Do XML-based Databases Live Up to the Hype?
douthitb asks: "I have recently started work as a contractor with a company developing/improving an application for exchanging large amounts of data. The current solution exchanges data via XML, but the data itself is stored in a SQL Server database. There is a concern about the overhead involved with wrapping and unwrapping the XML to get the data in and out of a relational database. The proposed solution is to use Tamino, an XML-based database. Neither I nor any of the other developers have any experience with Tamino, but the desired result is to remove the bottleneck of converting the XML back and forth. Does anyone have experience using Tamino (or any other XML-based database)? What benefits and/or difficulties did you have in using an XML database, as opposed to its relational counterpart? How large of a learning curve should be expected with a product like this? Do XML databases really live up to the hype? A similar topic was discussed on Slashdot way back when, so I was hoping to get some more up-to-date feedback on the subject."

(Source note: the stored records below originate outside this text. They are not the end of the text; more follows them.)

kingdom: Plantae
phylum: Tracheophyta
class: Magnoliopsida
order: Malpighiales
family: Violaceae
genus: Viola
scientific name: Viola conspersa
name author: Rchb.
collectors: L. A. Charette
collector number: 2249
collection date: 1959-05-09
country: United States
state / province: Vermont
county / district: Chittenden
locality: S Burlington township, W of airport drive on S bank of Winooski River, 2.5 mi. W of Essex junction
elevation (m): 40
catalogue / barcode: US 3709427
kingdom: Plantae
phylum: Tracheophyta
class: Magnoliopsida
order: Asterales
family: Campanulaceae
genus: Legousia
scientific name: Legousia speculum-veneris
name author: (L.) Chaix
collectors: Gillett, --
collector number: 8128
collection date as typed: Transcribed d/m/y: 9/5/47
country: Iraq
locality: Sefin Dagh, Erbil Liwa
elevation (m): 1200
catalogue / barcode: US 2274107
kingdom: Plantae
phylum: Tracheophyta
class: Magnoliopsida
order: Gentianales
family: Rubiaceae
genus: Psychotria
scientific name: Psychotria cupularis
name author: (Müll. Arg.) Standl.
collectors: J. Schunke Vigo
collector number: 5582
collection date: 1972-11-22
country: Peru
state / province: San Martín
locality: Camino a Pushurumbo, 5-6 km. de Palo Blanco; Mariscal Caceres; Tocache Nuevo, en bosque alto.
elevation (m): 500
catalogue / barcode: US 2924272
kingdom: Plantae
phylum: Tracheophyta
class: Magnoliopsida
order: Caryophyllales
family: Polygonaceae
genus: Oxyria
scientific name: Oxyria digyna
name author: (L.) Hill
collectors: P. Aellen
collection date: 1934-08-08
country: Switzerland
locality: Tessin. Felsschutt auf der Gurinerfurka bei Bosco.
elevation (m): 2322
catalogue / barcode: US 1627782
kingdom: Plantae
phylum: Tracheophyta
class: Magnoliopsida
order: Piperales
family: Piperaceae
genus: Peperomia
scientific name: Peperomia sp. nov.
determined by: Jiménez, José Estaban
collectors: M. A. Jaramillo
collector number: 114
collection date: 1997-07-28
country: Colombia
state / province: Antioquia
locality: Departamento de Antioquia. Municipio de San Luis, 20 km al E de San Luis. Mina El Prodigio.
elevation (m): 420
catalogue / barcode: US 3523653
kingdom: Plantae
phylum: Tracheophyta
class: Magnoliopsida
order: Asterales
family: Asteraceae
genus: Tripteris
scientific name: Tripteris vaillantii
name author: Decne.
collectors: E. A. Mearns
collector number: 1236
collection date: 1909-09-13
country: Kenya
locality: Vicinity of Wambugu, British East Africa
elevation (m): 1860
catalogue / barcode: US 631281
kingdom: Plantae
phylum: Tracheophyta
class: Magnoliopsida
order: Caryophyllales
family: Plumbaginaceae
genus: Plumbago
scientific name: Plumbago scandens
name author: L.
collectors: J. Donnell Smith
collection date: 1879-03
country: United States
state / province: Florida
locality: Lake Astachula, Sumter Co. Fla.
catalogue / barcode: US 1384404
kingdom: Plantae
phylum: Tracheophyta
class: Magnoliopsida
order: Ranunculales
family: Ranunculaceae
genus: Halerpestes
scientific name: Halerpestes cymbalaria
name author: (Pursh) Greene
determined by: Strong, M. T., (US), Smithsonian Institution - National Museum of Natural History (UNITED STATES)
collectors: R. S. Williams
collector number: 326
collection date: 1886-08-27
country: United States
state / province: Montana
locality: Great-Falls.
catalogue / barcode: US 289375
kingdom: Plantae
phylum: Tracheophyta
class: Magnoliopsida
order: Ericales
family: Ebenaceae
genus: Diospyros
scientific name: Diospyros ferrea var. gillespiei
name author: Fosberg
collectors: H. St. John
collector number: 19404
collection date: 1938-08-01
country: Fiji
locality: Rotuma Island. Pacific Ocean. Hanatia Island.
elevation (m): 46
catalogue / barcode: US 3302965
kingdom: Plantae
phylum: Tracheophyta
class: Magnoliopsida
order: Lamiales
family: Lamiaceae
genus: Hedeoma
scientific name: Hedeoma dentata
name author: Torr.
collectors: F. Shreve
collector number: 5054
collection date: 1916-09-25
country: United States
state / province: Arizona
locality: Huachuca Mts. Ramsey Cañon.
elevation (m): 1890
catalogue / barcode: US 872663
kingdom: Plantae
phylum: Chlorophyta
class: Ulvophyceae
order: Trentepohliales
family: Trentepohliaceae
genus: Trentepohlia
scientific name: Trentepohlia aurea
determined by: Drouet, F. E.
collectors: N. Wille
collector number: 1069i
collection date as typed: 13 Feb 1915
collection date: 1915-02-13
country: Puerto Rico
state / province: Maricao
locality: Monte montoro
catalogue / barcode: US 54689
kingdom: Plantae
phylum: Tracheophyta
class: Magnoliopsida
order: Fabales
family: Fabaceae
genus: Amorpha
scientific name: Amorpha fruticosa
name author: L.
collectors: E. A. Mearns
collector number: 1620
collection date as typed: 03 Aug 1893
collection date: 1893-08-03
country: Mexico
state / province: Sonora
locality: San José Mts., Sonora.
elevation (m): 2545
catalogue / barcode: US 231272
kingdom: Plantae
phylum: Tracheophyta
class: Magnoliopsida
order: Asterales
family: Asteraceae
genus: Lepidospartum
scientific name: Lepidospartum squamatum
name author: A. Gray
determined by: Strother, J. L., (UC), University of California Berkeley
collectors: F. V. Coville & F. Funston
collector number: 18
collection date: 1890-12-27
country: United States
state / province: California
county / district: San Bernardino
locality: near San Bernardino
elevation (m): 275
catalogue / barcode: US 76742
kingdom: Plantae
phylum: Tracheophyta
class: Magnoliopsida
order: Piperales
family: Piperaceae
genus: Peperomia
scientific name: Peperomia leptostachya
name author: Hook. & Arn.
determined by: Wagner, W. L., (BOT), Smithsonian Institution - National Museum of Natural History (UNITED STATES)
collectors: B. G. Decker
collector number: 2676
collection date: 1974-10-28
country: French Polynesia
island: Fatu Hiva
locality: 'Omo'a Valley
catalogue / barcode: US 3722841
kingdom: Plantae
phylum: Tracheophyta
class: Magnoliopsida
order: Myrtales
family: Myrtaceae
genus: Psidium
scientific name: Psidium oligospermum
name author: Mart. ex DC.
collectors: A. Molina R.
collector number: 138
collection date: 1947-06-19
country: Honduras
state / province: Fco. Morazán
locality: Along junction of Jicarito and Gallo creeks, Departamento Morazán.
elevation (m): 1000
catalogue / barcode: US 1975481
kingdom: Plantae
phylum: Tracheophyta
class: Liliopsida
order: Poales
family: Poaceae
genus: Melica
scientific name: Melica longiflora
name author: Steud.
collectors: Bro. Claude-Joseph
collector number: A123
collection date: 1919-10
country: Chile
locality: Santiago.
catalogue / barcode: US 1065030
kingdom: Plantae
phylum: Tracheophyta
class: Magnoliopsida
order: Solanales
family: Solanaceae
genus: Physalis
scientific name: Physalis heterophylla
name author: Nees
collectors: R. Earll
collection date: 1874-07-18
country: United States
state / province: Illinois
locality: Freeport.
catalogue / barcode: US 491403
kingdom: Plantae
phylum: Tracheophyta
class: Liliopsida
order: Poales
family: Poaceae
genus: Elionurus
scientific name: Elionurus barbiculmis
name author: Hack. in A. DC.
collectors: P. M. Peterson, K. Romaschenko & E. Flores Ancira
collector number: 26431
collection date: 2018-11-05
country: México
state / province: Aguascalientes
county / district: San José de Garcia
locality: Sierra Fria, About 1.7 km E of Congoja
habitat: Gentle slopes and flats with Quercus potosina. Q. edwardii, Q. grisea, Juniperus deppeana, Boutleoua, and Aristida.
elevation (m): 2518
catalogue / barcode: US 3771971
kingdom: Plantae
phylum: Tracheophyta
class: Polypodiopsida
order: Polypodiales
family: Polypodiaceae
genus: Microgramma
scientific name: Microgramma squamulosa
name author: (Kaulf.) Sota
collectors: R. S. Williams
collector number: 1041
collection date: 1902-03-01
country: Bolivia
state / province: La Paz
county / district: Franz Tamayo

"Sales reps from Software AG, the makers of Tamino, were brought in to discuss the benefits of their product with us. They, of course, presented Tamino as the end all, cure all database system (it will even clear your acne and make you popular with the girls!). The management of the company I'm contracting with were basically eating out of the sales reps' hands, without asking any of the "tough" questions about what the product can do; I was less convinced. Doing some initial searching on the Internet, I have had trouble finding much information about Tamino outside of the Software AG website."
The first question to answer is, why is this data in a relational database to begin with? More to the point, is this application the only one that accesses the data, or are there other, non-XML centric databases that make use of the same data? The relational model gives you flexibility that XML does not for dealing with the data in arbitrary and unforeen ways (XML can be quite flexible with XSLT, but a programmer must still intervene for each and every new way you want to use tha data, with a much bigger performance hit). The normalised relational database stores your data in a mathematically sound way that puts the priority on integrity of data independently from its past, present or future structure; XML preserves data structure based on its present use while leaving the door open to moving from that to any arbitrary future use... which of the two ideals is more attractive depends on the nature of the data and how many applications need to use it.
Relational databases with good XML support (my background is DB2 but most major databases should be able to do this) reach a good compromise by giving you acces to normalised relational data as XML (which you can compliment with XSLT it if that's what needs to be done), while preserving it internally reduced to its bare essence as data (according to relational calculus' idea of what constitutes the bare essence of data, anyway.)
On the other hand, for single-app applications, or data that is more file oriented than datum-oriented (databases of XML documents where the document rarely or never needs to be abstracted from the data it contains), XML databases offer simplicity and efficiency by removing the need to work out a relational data model. Why break up your structured documents into a DBA's hand-tuned data model when 99.9% of your queries will just build these data sets back into XML documents (even when DB2, Oracle, and I assume SQL Server can automate this last task)? An XML database can give you more flexibility in querying than an all-XSLT solution, while saving a lot of unnecessary work over an SQL-to-XML solution for what is really an XML-to-XML application.
As I see it, that's the big picture. The actual decision has to come down to your applications. An XML database will be less efficient for non-XML applictions, plain and simple. Querying XML cannot be made as fast as querying relational tables, meaning extra overhead for non-XML apps. But *your* application encurs overhead in turning relational tables into XML (probably via the RDBMS's internal facility), and in transforming it if necessary. The question is therefore: who makes more queries on the database, this application or other non-XML ones? Who will make more queries in 5 years?
If you answer 'others' to either question, use a relational database--their XML support is decent now and will only get better, and they're far more popular in business which is an important CYA factor. If you answer 'your app' or 'other XML-based apps' for both questions, it's time to check out what XML databases have to offer right now. I expect other posts to comment on the current state of the art right now, but you can expect things to only get better as industry support for XQuery et al. improves--but don't expect them to *ever* pass up the relational databases in terms of raw performance, it's impossible. But as the evolution from Assembler to C to Java has shown in programming languages, the day may come when raw performance takes a back seat to other concerns.